The letter said the school would close on Wednesday morning for 72 hours so ARPHS can complete an investigation.

After the investigation is done, the school will reopen and operate under Alert Level 3 guidelines, unless advice is for it to remain closed.

Two of the cases have gone to work recently at workplaces in the wider Auckland area, meaning a city-wide lockdown was needed, Prime Minister Jacinda Ardern said.

Those workplaces were not “customer-facing” and the Ministry of Health is currently working with them directly. Ardern did not reveal the exact location of the businesses, saying they were small enough that this could identify the people involved.
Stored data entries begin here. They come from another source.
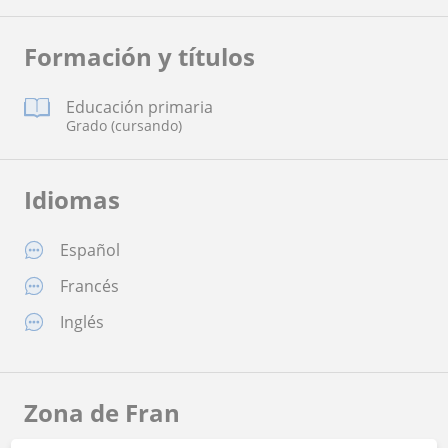
Formación y títulos
Educación primaria
Grado (cursando)
Idiomas
Español
Francés
Inglés
Zona de Fran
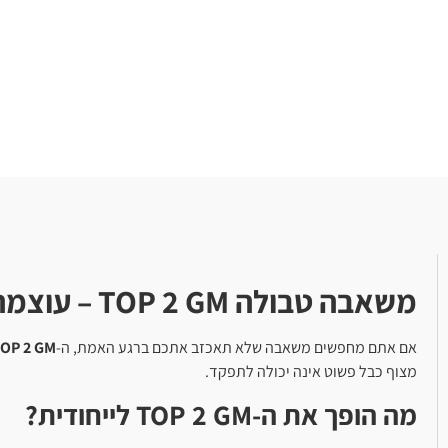
משאבה טבולה TOP 2 GM – עוצמה איטלקית ושאיבה חכמה
אם אתם מחפשים משאבה שלא תאכזב אתכם ברגע האמת, ה-
OP 2 GM
מצוף כבל פשוט אינה יכולה לתפקד.
מה הופך את ה-TOP 2 GM לייחודית?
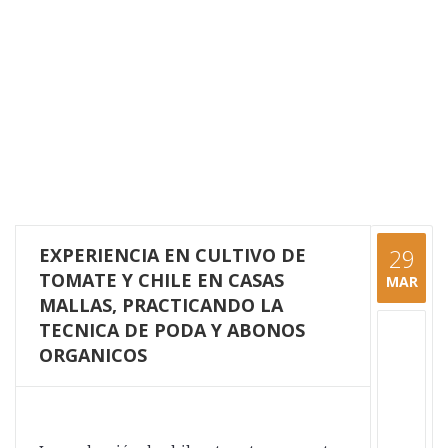
EXPERIENCIA EN CULTIVO DE
29
TOMATE Y CHILE EN CASAS
MAR
MALLAS, PRACTICANDO LA
TECNICA DE PODA Y ABONOS
ORGANICOS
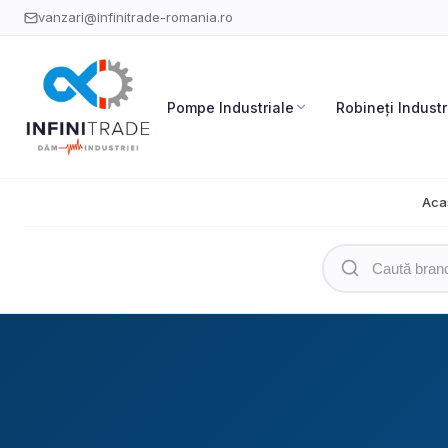
vanzari@infinitrade-romania.ro
Pompe Industriale
Robineți Industr
Aca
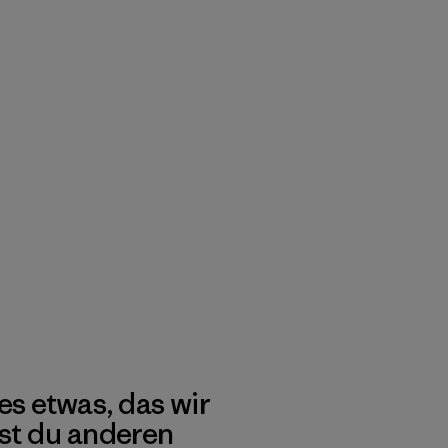
es etwas, das wir
st du anderen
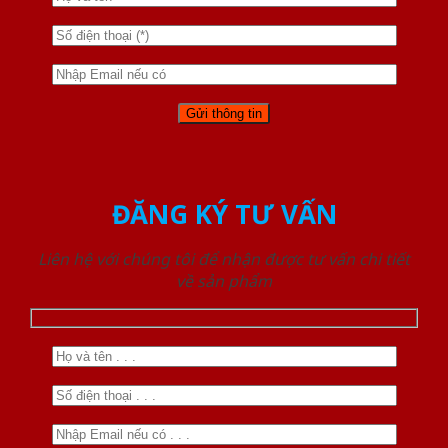
ĐĂNG KÝ TƯ VẤN
Liên hệ với chúng tôi để nhận được tư vấn chi tiết
về sản phẩm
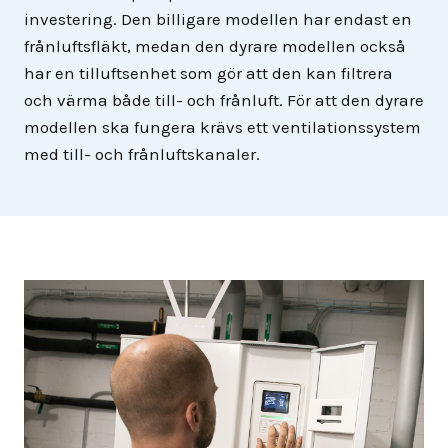
investering. Den billigare modellen har endast en
frånluftsfläkt, medan den dyrare modellen också
har en tilluftsenhet som gör att den kan filtrera
och värma både till- och frånluft. För att den dyrare
modellen ska fungera krävs ett ventilationssystem
med till- och frånluftskanaler.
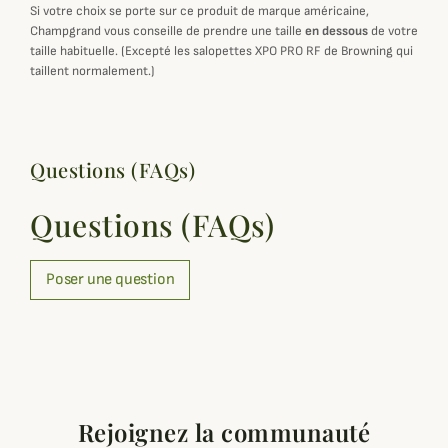
Si votre choix se porte sur ce produit de marque américaine,
Champgrand vous conseille de prendre une taille
en dessous
de votre
taille habituelle. (Excepté les salopettes XPO PRO RF de Browning qui
taillent normalement.)
Questions (FAQs)
Questions (FAQs)
Poser une question
Rejoignez la communauté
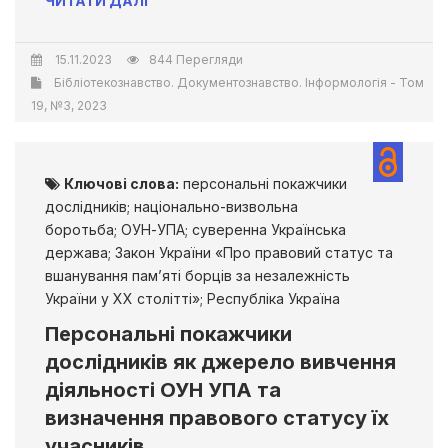
ЧИТАТИ ДАЛІ
15.11.2023
844 Перегляди
Бібліотекознавство. Документознавство. Інформологія - Том
19, №3, 2023
Ключові слова:
персональні покажчики
дослідників; національно-визвольна
боротьба; ОУН-УПА; суверенна Українська
держава; Закон України «Про правовий статус та
вшанування пам’яті борців за незалежність
України у XX столітті»; Республіка Україна
Персональні покажчики
дослідників як джерело вивчення
діяльності ОУН УПА та
визначення правового статусу їх
учасників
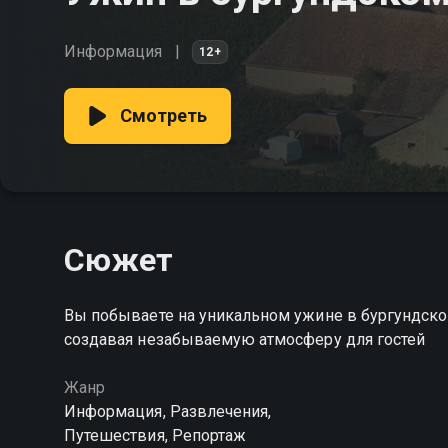
Информация
12+
Смотреть
Сюжет
Вы побываете на уникальном ужине в бургундском
создавая незабываемую атмосферу для гостей
Жанр
Информация, Развлечения,
Путешествия, Репортаж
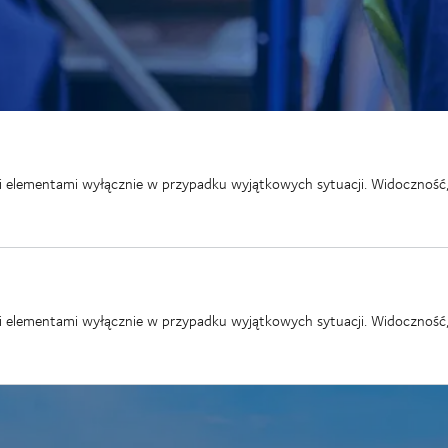
elementami wyłącznie w przypadku wyjątkowych sytuacji. Widoczność, zd
elementami wyłącznie w przypadku wyjątkowych sytuacji. Widoczność, zd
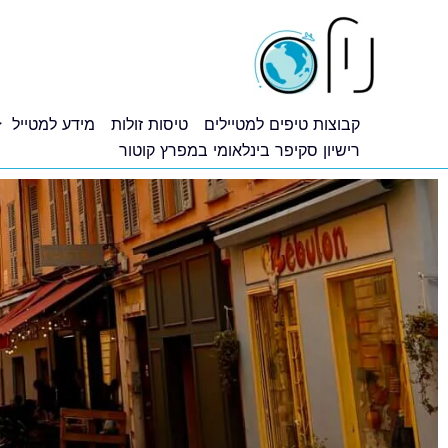
ילוג
תוכן
קבוצות טיפים למטיילים
טיסות זולות
מידע למטייל
רישיון סקיפר בינלאומי במפרץ קוטור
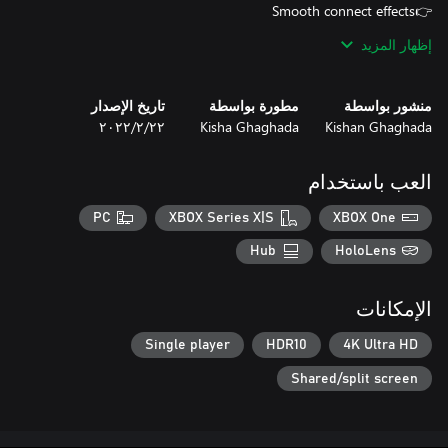
إظهار المزيد
*Are you stuck on a puzzle? Use a hint to reveal a letter in the
منشور بواسطة
مطورة بواسطة
تاريخ الإصدار
Kishan Ghaghada
Kisha Ghaghada
٢٢‏/٢‏/٢٠٢٢
العب باستخدام
Hope You enjoy game and rate us.
PC
XBOX Series X|S
XBOX One
Hub
HoloLens
الإمكانات
Single player
HDR10
4K Ultra HD
Shared/split screen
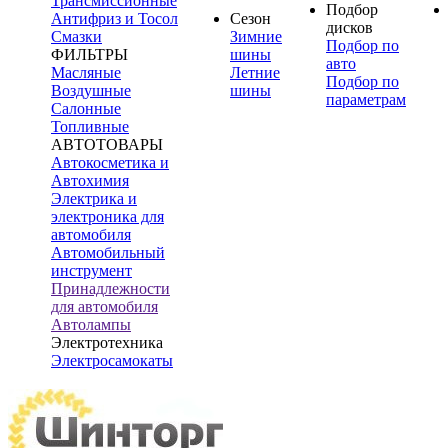
Трансмиссионные
Подбор
Антифриз и Тосол
Сезон
дисков
Смазки
Зимние
Подбор по
ФИЛЬТРЫ
шины
авто
Масляные
Летние
Подбор по
Воздушные
шины
параметрам
Салонные
Топливные
АВТОТОВАРЫ
Автокосметика и
Автохимия
Электрика и
электроника для
автомобиля
Автомобильный
инструмент
Принадлежности
для автомобиля
Автолампы
Электротехника
Электросамокаты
The cases are currently self-isolating at home as are all their close contacts.

Director-General of Health Ashley Bloomfield said he believed the virus had been stamped out.

Interviews with public health units had been completed on Tuesday night and health staff were still with the family.

Ardern said the Government was considering whether the family should move to a quarantine facility.

Bloomfield said he was confident that Covid-19 had not been lingering around South Auckland since the last-known community transmission 102 days ago.

“If you reflect back to that period of time when we were coming down from level 3 and 2 we did extensive testing right across the country, including a broad ethnicity spread as well. So yes I think we can be confident – the fact that we went over 100 days, and the number of tests that we did, and the geographic and ethnic spread of those tests, we can be very confident,” Bloomfield said.

However he was expecting to see other cases as the contact tracing and testing took place, as the origin was still not clear.

“We’re expecting to see other cases,” Bloomfield said.

Ardern said if there are undetected cases in the community one would have elevated into the hospital system, and the Government had not seen that.